══ Text section
First principles of income distribution

Anyone attempting to live well within a society must have a concept of fairness; there’s a limit to how much debasement you should tolerate. You wouldn’t just let somebody cut in line in front of you, not only because you would have to wait longer, but it’s a matter of principle: it’s not fair. This isn’t unique to humans, even monkeys wouldn’t do the same job another monkey is doing, if the other monkey is receiving a grape, while he a cucumber slice. I wouldn’t do it either; I prefer grapes too.

If your potatoes are as good as the neighbor’s potatoes, but he sells them at $20, while you can only sell them at $10, either he is doing something right, you are doing something wrong, or your view of the world is incorrect, and your potatoes are not as good as you thought. It is a puzzle that must be solved, because those extra $10 might be the difference between survival, attracting a potential mate, or death.

You might not be able to solve every mystery of life and the universe, but surely you should be able to sell your potatoes at $20, and so you must.

This is the simplest explanation why we are hard-wired for fairness, and we refuse to be part of a system that exploits us. We might not understand every aspect of an extremely complex socio-economic system, but we recognize we should be paid the same amount as other cogs in the machine of the same level, at least.
════
__Activity A__.
Answer these questions about the fairness essay, one line each:
(i) What does the monkey get while the other monkey receives a grape?
(ii) At what price does the neighbor sell his potatoes?
(iii) What does the essay say we are hard-wired for?
__Activity B__. Copy the records word for word from their first line through the line that contains "52: (1163, 716)", with both ends included. Leave out the pictures.
The fairness essay and the records come from unrelated sources.
══ Material provided
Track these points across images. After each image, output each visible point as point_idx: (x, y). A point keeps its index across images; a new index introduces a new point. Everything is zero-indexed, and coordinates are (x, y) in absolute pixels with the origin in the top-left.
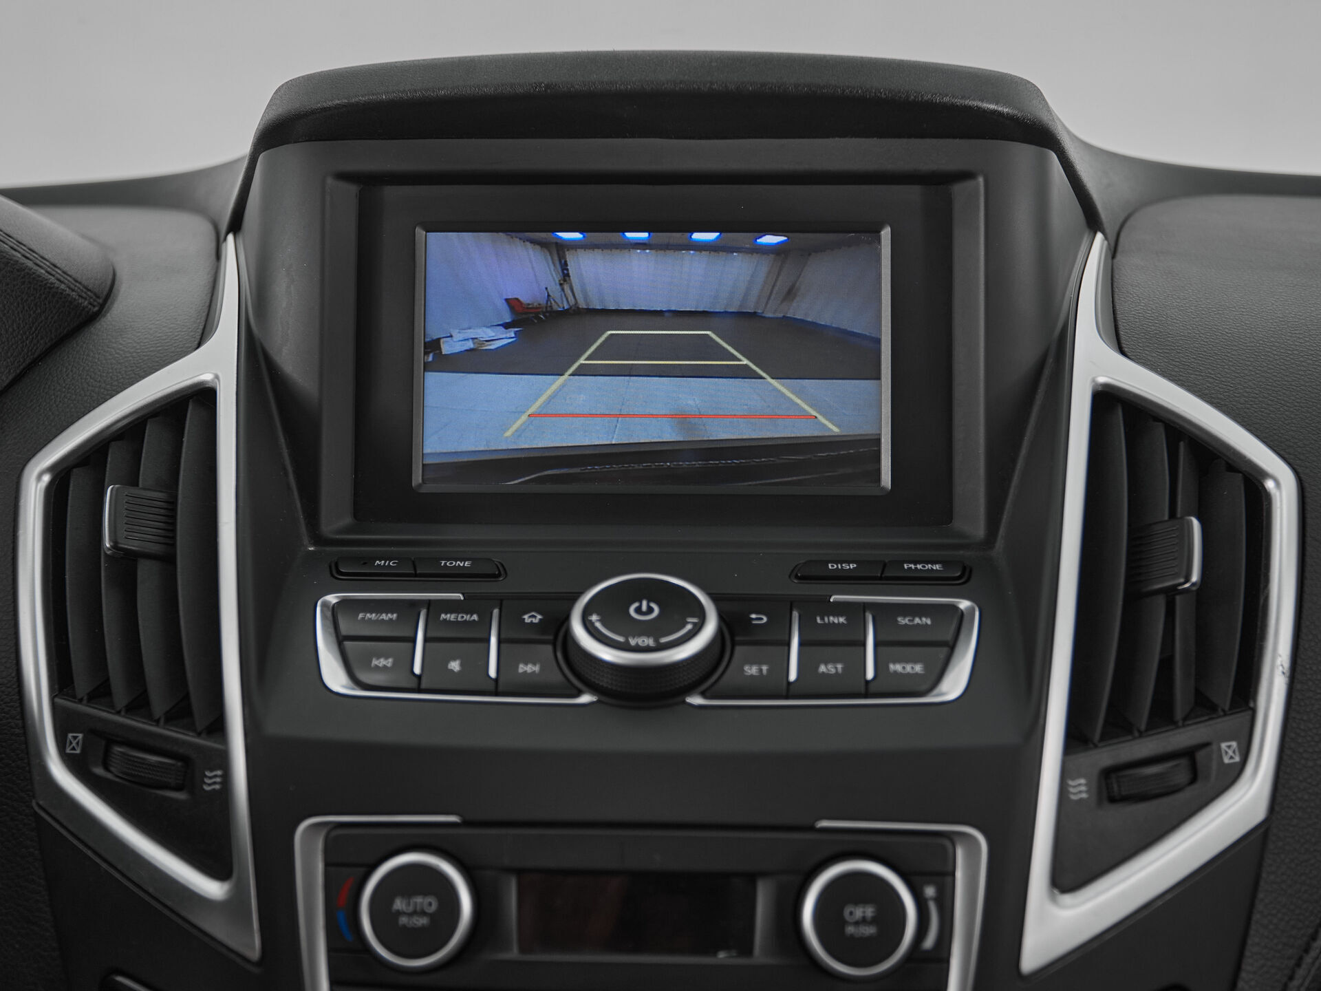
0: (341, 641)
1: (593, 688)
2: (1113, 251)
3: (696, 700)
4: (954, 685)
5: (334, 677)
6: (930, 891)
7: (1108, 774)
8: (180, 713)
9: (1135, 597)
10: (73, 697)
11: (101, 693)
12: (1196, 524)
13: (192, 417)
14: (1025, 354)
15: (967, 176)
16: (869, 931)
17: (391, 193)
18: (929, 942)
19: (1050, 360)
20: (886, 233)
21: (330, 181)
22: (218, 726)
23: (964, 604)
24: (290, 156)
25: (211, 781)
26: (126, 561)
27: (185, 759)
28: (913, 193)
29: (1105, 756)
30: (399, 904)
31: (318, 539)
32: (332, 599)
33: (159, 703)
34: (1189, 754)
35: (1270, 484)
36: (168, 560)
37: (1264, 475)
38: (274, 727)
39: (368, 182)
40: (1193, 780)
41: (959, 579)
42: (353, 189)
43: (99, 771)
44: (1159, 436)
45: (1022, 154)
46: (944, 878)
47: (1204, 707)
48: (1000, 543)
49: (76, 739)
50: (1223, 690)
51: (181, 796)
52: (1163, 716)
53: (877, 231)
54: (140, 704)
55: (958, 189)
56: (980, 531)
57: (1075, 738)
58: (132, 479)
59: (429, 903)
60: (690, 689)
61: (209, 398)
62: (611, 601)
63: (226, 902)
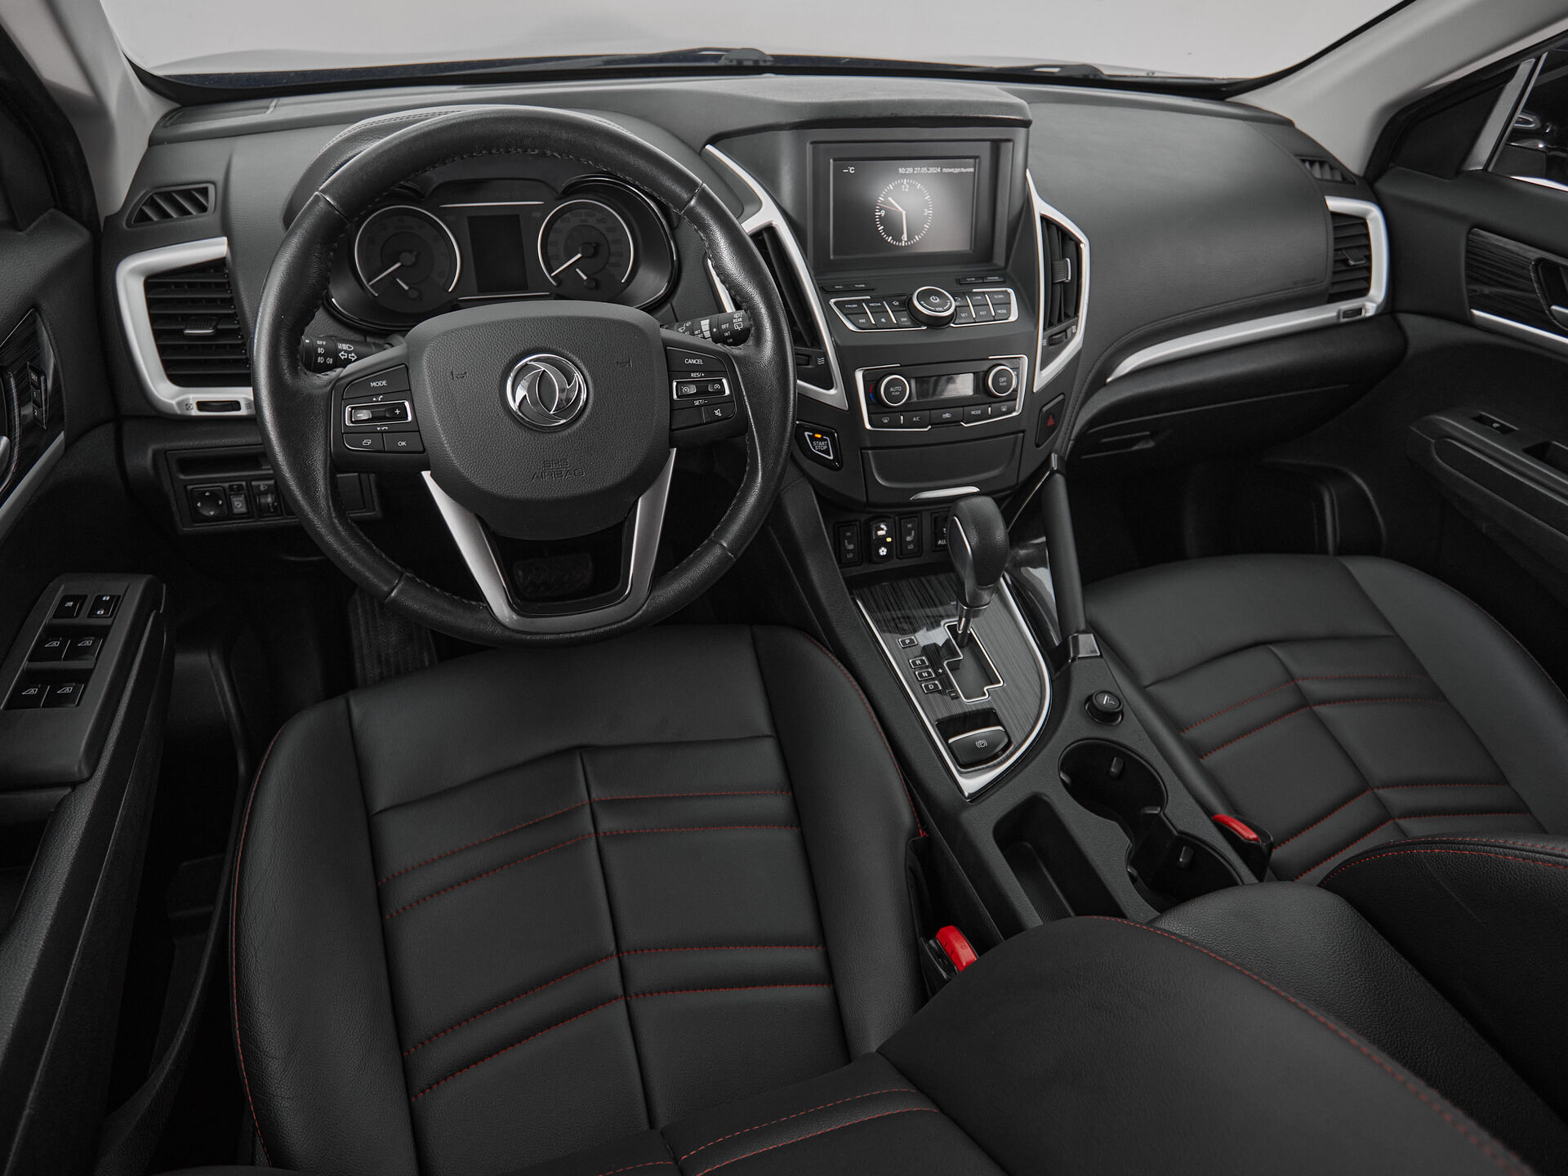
════
__Task response A__.
(i) A cucumber slice.
(ii) $20.
(iii) Fairness.

__Task response B__.
Track these points across images. After each image, output each visible point as point_idx: (x, y). A point keeps its index across images; a new index introduces a new point. Everything is zero-indexed, and coordinates are (x, y) in absolute pixels with the origin in the top-left.
0: (341, 641)
1: (593, 688)
2: (1113, 251)
3: (696, 700)
4: (954, 685)
5: (334, 677)
6: (930, 891)
7: (1108, 774)
8: (180, 713)
9: (1135, 597)
10: (73, 697)
11: (101, 693)
12: (1196, 524)
13: (192, 417)
14: (1025, 354)
15: (967, 176)
16: (869, 931)
17: (391, 193)
18: (929, 942)
19: (1050, 360)
20: (886, 233)
21: (330, 181)
22: (218, 726)
23: (964, 604)
24: (290, 156)
25: (211, 781)
26: (126, 561)
27: (185, 759)
28: (913, 193)
29: (1105, 756)
30: (399, 904)
31: (318, 539)
32: (332, 599)
33: (159, 703)
34: (1189, 754)
35: (1270, 484)
36: (168, 560)
37: (1264, 475)
38: (274, 727)
39: (368, 182)
40: (1193, 780)
41: (959, 579)
42: (353, 189)
43: (99, 771)
44: (1159, 436)
45: (1022, 154)
46: (944, 878)
47: (1204, 707)
48: (1000, 543)
49: (76, 739)
50: (1223, 690)
51: (181, 796)
52: (1163, 716)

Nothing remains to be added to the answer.